I am going to be using website, blog and facebook to get my name out there.  I know there is a big risk of people copying and printing.  Its going to be in my contract with clients but I would also like to put a copy right statement.  Not just that material has a copy right but that it is illegal to copy or print, etc.  Does anyone have a statement they use for this?


----------



## jess28 (Aug 10, 2009)

I would be short and to the point.  "All images copyright (insert name here) and may not be reproduced without written authorization"

Two great bits of advice I received on here yesterday:
If it is online expect it to be stolen, and only use low resolution (Thanks again KMH!)


----------



## Overread (Aug 10, 2009)

I agree with Jess - if its online it will be taken and used, you can't stop that at all - but there are steps you can take.

1) small sizes - 600pixles to 800 (on the longest side) is far large enough for most display images and greatly limits printable options - for client preview images you might even got a little lower if you wish to just show composition

2) watermarks - any determined theif can remove them so they won't stop theft, but what they can do is be your own free adverts - a small unobtrusive watermark with your name or website listed - clear to read as well.

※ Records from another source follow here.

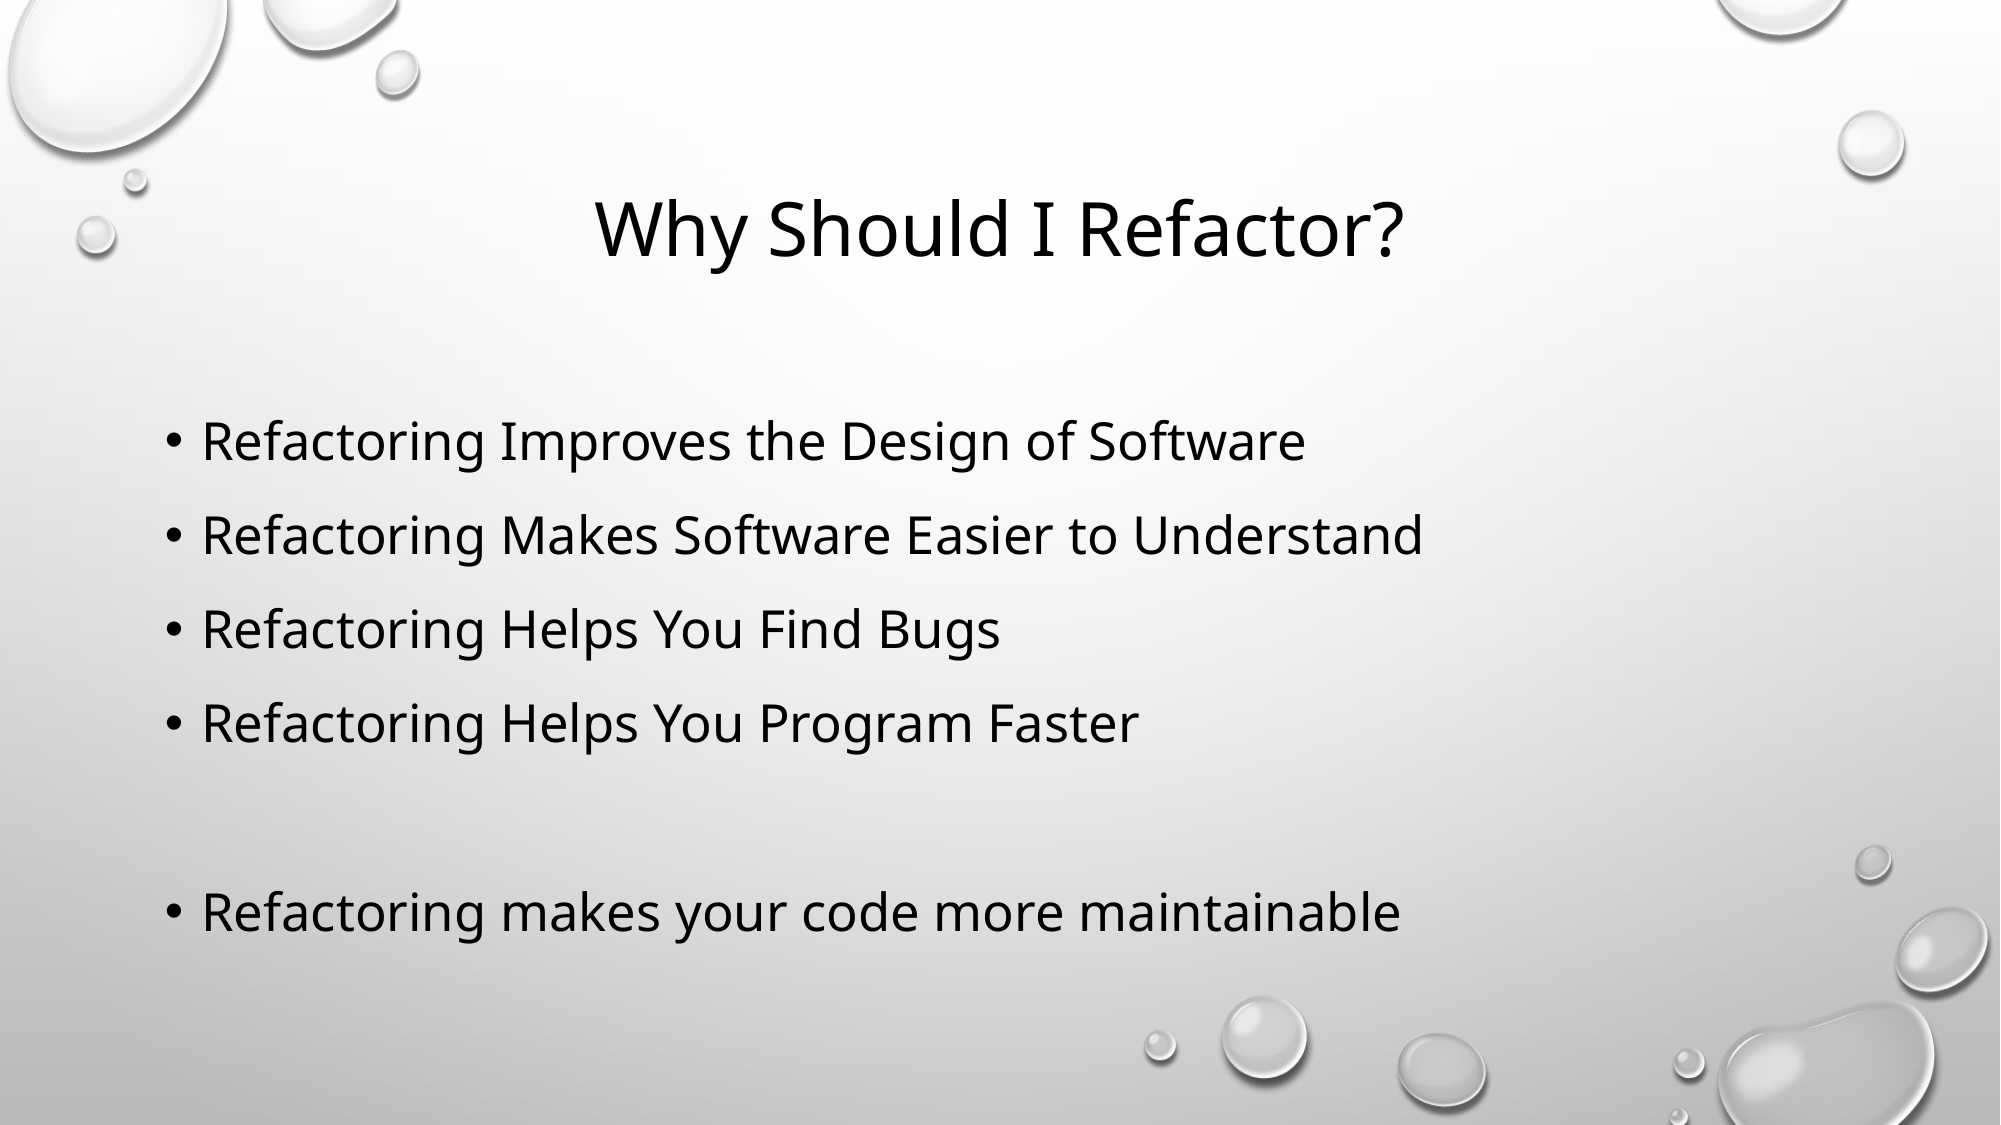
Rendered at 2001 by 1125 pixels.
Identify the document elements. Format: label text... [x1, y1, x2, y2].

title Why Should I Refactor? [149, 101, 1851, 364]
picture [0, 0, 2000, 1125]
list Refactoring Improves the Design of Software Refactoring Makes Software Easier to Understand Refactoring Helps You Find Bugs Refactoring Helps You Program Faster Refactoring makes your code more maintainable [149, 388, 1850, 950]
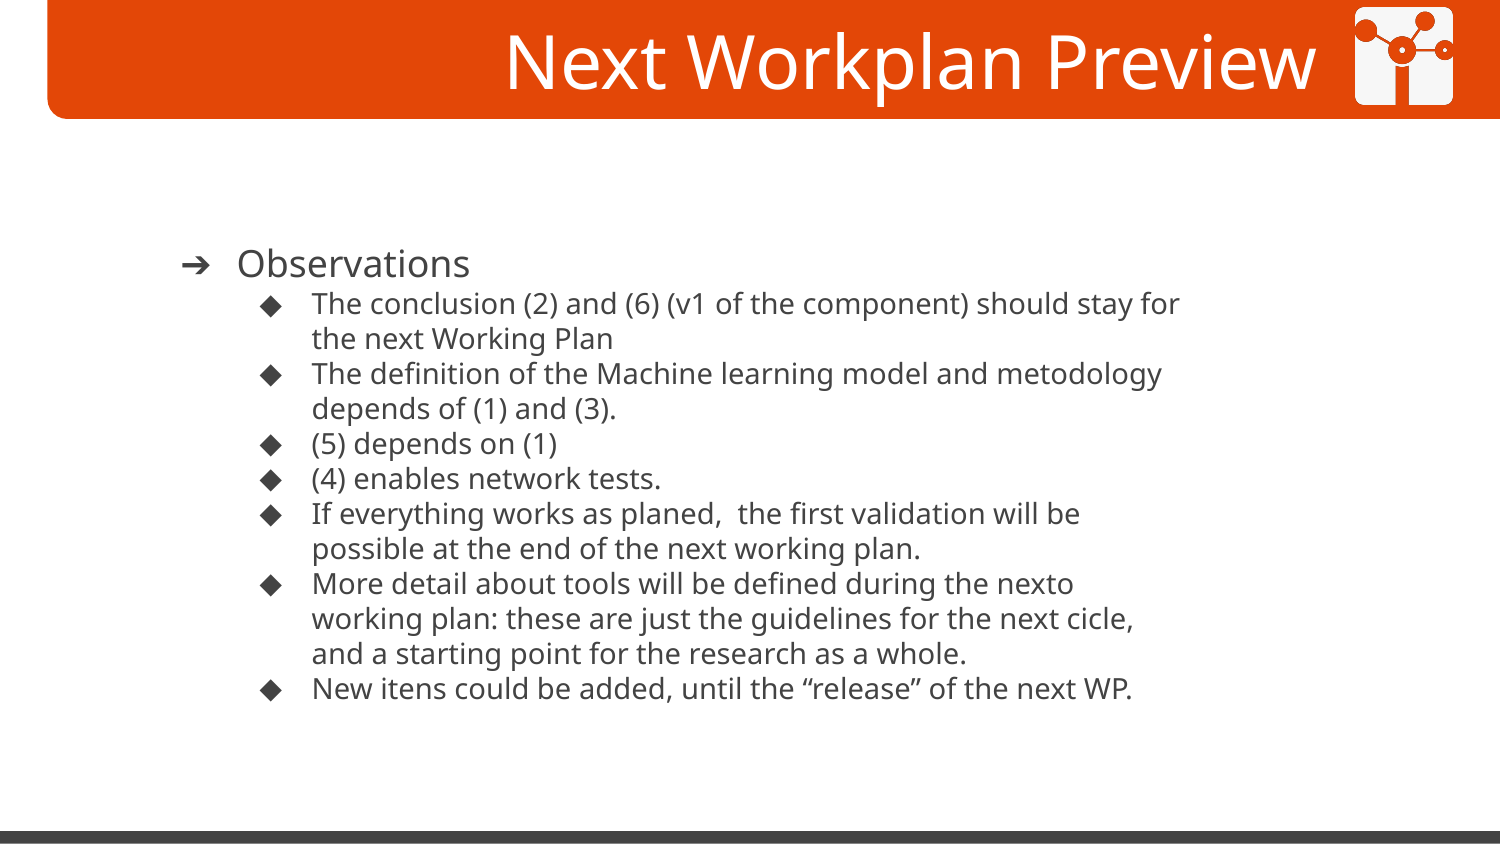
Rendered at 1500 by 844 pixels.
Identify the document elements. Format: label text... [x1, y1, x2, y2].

list Observations The conclusion (2) and (6) (v1 of the component) should stay for the next Working Plan The definition of the Machine learning model and metodology depends of (1) and (3). (5) depends on (1) (4) enables network tests. If everything works as planed, the first validation will be possible at the end of the next working plan. More detail about tools will be defined during the nexto working plan: these are just the guidelines for the next cicle, and a starting point for the research as a whole. New itens could be added, until the “release” of the next WP. [146, 225, 1207, 809]
title Next Workplan Preview [47, 0, 1333, 119]
picture [1355, 7, 1453, 105]
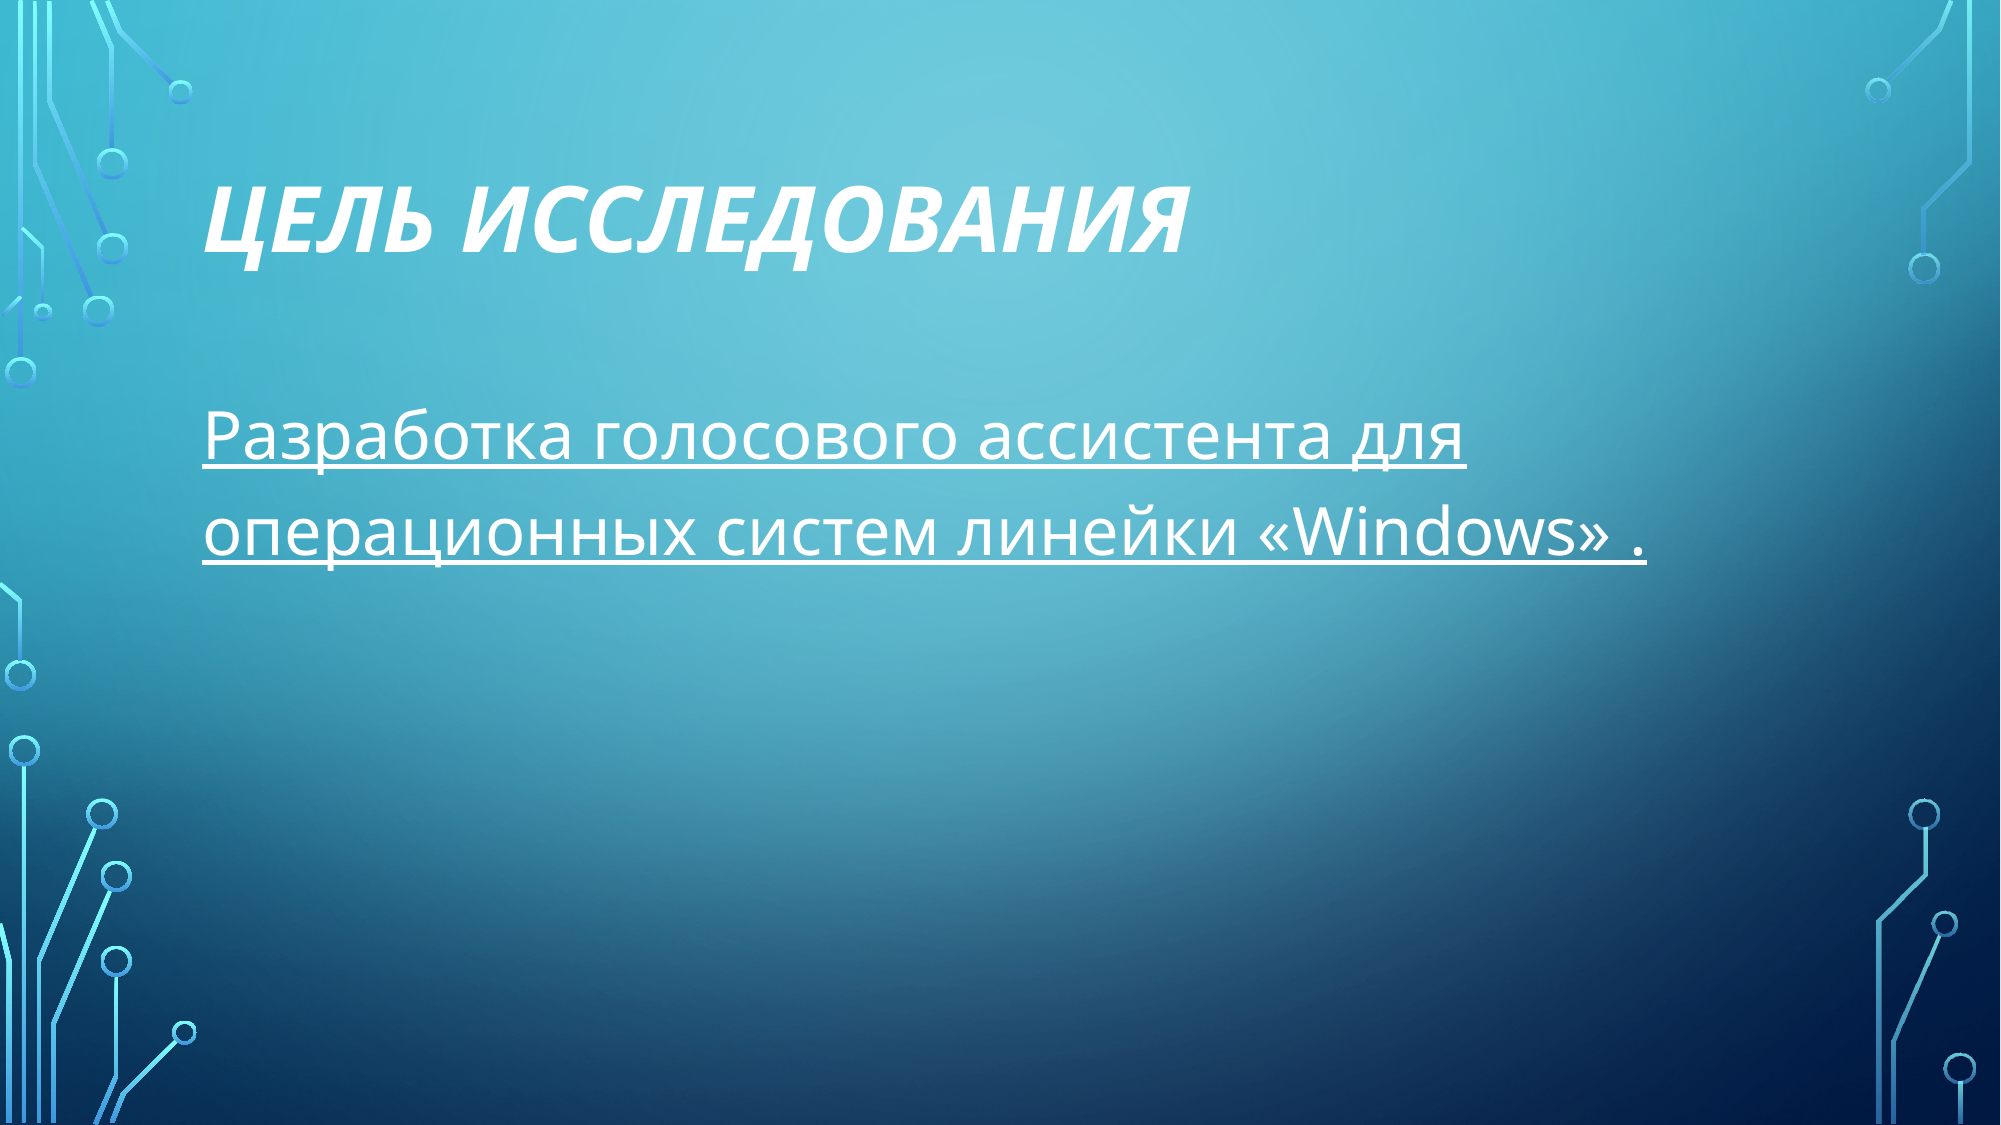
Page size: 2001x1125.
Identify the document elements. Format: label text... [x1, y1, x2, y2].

title цель исследования [187, 101, 1813, 344]
list Разработка голосового ассистента для операционных систем линейки «Windows» . [187, 369, 1813, 1006]
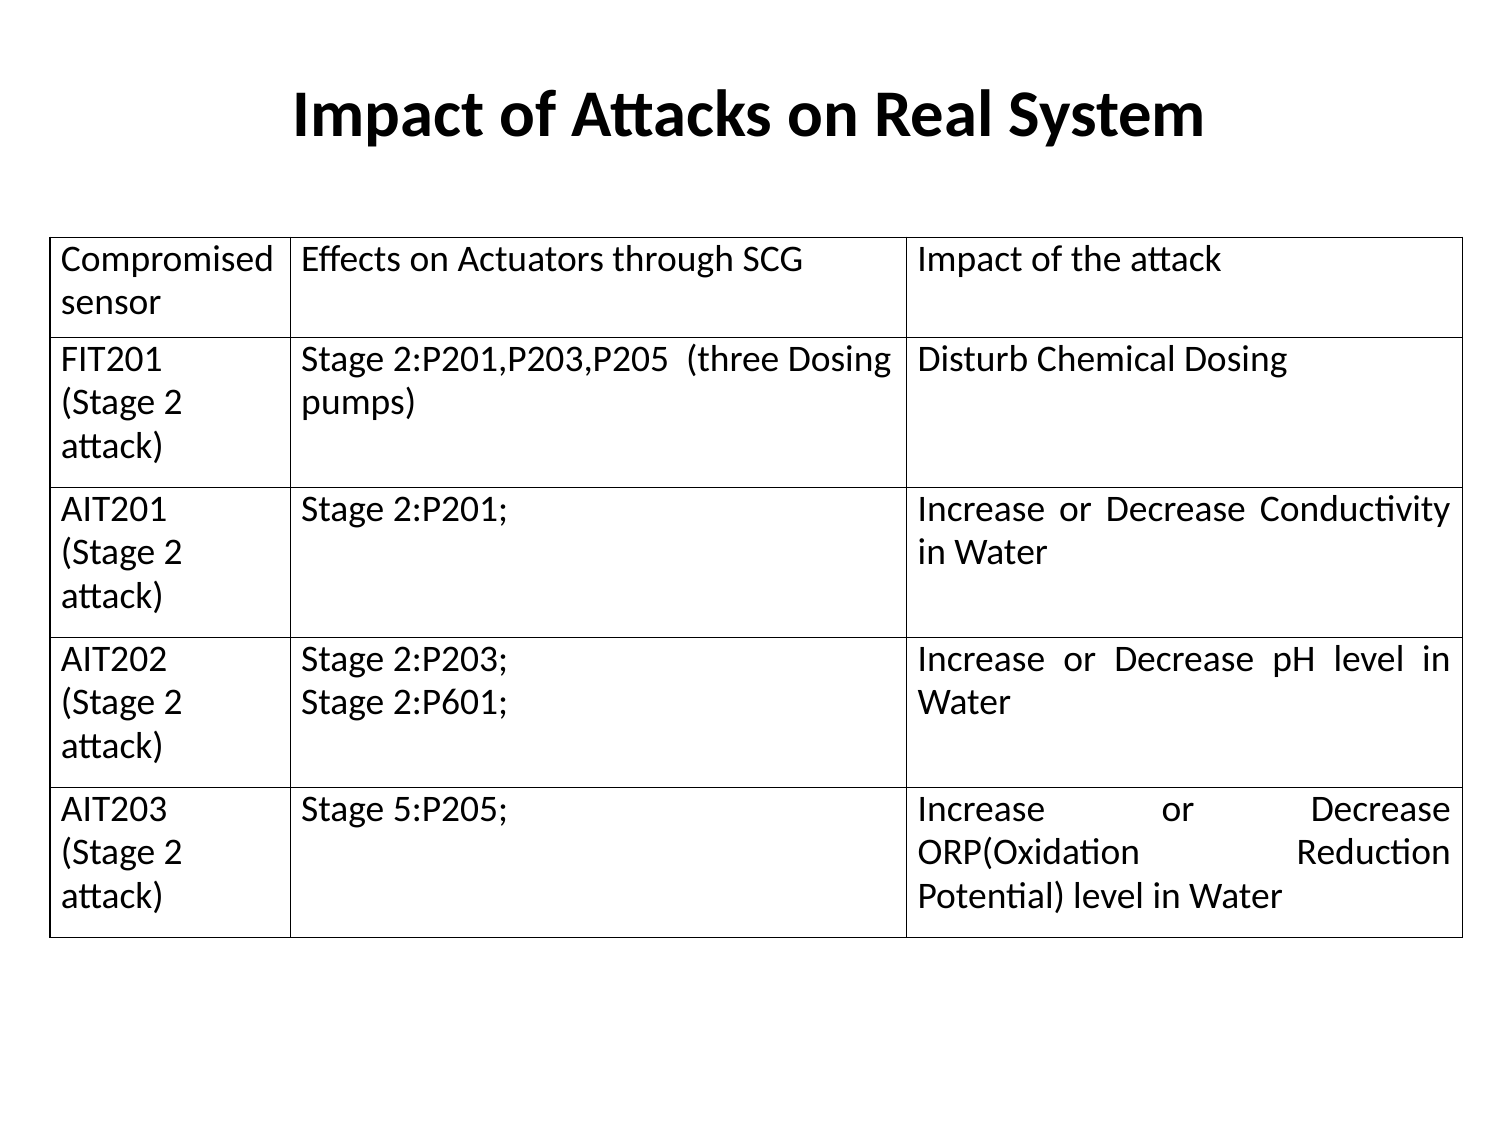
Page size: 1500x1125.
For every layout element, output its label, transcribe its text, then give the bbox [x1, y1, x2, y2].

Then when your image does get put about the web your watermark will go along with it and be your free advert


----------



## misol (Aug 10, 2009)

Thanks guys.  I will use these.  After reading Jess's post, I am going to size all my photos small for viewing...and need to figure out how to water mark them!  Project for today.  I just hate the idea of someone taking them because I would have to be so mad! lol


----------



## AfroKen (Aug 14, 2009)

I put my website name on my photos because, as Jess28 points out, if it's on the internet, it will be stolen.  I also limit my photos to 600 pixels (long side; they often are something like 600x400 pixels).

I came across this company that has invisible, and apparently traceable, watermarks, and was wondering if anyone knew anything about those.


----------